→ The records:
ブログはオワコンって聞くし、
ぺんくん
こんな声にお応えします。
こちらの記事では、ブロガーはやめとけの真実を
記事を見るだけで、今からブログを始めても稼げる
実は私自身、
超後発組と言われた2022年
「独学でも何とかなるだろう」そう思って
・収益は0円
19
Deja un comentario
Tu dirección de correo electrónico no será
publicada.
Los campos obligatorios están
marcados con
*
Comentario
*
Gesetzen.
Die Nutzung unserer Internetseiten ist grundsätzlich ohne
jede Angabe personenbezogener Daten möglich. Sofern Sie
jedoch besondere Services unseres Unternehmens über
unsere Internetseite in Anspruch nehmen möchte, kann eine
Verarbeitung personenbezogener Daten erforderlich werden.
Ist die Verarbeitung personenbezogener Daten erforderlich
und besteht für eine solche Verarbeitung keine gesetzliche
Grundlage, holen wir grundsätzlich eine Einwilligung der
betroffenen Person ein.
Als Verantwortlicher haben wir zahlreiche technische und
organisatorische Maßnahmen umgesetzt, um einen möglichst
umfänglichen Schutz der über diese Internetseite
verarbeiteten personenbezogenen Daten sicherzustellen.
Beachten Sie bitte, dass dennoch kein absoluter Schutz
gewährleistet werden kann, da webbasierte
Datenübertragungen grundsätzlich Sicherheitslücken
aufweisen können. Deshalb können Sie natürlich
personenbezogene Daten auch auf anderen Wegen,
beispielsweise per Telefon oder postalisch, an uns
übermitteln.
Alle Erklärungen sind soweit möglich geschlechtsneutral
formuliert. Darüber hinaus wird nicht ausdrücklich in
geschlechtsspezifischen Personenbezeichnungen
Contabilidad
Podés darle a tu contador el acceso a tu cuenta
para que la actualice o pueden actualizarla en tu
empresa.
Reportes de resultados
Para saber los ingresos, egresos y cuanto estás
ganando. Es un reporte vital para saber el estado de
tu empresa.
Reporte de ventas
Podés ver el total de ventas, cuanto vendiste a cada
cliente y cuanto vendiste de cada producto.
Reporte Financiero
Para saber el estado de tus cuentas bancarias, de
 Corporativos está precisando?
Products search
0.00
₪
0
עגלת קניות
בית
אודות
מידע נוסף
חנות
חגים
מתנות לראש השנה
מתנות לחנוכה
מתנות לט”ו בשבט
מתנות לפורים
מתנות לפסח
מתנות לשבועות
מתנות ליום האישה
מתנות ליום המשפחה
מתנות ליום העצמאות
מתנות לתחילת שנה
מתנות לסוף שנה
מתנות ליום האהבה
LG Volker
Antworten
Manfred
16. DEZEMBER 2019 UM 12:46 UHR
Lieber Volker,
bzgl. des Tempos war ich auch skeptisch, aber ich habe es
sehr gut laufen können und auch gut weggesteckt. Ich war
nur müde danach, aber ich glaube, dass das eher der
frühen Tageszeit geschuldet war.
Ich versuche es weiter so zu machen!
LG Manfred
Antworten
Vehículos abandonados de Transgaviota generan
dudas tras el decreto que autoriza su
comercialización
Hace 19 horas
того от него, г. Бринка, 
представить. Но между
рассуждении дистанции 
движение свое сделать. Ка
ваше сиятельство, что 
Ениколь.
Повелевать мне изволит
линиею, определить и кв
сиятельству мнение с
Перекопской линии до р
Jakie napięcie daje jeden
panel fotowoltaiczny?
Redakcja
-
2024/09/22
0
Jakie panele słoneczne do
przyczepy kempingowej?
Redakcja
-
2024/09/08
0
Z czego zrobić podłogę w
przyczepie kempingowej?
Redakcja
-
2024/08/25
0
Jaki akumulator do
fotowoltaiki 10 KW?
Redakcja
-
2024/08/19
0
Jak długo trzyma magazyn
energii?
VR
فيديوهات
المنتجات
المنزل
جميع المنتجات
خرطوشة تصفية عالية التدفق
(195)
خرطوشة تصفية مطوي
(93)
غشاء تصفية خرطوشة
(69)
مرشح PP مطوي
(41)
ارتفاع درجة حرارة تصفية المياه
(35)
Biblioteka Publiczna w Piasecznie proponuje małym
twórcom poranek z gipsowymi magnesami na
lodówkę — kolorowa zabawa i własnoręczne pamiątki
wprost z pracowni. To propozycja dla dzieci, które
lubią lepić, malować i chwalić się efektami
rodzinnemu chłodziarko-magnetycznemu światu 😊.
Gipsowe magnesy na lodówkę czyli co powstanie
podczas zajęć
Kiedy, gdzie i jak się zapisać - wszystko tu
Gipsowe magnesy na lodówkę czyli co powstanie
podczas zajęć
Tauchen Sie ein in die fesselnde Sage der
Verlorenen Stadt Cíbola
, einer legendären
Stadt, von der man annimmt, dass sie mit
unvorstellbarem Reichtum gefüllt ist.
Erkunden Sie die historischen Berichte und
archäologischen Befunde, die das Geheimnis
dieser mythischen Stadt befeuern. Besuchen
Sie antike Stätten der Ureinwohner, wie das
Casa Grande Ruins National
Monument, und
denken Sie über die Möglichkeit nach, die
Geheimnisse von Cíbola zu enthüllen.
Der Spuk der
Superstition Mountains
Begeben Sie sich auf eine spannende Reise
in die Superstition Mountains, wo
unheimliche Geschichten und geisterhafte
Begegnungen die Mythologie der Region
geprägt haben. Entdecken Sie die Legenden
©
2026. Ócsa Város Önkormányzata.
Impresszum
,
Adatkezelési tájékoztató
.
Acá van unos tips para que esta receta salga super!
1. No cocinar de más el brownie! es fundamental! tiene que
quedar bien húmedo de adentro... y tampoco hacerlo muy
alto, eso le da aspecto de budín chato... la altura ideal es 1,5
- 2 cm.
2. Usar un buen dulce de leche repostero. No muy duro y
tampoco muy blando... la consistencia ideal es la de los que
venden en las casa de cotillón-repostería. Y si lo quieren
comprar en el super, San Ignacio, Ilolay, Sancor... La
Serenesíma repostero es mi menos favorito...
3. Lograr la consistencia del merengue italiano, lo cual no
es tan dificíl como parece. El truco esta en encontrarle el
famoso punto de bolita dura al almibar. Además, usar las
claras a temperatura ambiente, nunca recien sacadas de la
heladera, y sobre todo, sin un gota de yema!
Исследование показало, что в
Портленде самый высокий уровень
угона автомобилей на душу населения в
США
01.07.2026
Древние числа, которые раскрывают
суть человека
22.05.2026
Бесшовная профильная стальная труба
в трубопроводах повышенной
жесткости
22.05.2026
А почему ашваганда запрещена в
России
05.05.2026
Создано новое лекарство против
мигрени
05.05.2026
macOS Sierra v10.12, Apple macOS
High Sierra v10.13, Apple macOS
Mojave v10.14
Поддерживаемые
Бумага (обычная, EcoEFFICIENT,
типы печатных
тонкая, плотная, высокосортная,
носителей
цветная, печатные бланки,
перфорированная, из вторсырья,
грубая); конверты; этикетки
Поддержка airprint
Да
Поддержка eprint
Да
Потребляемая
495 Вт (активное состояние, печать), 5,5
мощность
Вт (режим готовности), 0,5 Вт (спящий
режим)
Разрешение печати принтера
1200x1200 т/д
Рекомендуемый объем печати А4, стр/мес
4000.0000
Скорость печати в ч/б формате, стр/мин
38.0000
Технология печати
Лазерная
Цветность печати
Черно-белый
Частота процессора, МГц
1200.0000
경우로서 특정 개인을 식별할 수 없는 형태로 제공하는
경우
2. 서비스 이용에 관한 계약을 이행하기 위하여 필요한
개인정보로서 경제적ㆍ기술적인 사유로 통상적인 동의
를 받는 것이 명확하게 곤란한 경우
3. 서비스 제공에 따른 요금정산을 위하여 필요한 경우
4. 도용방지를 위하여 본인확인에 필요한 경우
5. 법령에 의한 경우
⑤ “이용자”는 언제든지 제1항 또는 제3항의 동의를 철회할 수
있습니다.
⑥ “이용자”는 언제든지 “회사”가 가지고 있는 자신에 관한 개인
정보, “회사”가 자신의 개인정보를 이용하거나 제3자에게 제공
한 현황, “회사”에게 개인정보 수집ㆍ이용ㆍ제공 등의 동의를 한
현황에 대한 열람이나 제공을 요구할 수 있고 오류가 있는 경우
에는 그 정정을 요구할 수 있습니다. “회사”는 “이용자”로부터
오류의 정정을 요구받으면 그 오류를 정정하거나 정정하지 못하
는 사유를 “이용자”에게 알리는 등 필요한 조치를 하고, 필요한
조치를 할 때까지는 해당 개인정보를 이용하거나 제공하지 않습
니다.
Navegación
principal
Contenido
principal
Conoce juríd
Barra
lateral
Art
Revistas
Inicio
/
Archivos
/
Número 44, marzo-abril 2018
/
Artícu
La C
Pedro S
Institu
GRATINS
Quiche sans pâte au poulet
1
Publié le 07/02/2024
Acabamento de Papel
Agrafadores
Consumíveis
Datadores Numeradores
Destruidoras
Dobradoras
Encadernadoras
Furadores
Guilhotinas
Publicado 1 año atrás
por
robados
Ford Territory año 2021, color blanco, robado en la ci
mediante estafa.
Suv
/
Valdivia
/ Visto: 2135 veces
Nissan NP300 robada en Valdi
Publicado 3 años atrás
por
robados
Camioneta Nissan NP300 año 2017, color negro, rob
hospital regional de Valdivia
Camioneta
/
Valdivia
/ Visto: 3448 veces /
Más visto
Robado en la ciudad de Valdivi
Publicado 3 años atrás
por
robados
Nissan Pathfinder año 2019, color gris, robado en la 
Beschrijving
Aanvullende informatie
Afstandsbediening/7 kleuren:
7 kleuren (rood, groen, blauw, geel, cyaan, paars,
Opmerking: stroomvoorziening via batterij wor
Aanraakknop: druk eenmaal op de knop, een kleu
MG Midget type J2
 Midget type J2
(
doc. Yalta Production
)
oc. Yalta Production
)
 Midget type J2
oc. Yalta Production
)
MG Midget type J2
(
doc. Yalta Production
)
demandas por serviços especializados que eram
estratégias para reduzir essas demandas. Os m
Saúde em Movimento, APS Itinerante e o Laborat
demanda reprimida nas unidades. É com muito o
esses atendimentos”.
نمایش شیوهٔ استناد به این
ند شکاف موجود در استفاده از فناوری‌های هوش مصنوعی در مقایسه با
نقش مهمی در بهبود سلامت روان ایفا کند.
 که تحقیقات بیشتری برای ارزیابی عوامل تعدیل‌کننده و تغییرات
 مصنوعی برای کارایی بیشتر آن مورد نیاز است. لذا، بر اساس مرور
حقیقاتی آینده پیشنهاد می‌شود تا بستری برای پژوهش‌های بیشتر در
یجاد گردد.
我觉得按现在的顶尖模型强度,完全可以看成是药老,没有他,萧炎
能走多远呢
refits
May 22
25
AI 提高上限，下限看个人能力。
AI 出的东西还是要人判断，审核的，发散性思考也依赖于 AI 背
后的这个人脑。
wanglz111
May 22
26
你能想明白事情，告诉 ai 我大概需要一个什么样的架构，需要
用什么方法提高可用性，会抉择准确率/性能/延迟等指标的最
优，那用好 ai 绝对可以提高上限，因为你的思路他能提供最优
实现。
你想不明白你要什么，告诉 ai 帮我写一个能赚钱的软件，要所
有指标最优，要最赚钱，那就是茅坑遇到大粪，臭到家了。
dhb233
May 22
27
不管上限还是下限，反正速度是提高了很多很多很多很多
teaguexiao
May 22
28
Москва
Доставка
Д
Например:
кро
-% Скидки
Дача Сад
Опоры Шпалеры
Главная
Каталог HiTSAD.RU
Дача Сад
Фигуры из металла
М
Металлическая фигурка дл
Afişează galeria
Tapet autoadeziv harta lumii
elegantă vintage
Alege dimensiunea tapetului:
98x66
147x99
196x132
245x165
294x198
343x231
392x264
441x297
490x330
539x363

→ The task:
For every line above that includes the string "언제든지", copy the line.

→ Answer to this task:
⑤ “이용자”는 언제든지 제1항 또는 제3항의 동의를 철회할 수
⑥ “이용자”는 언제든지 “회사”가 가지고 있는 자신에 관한 개인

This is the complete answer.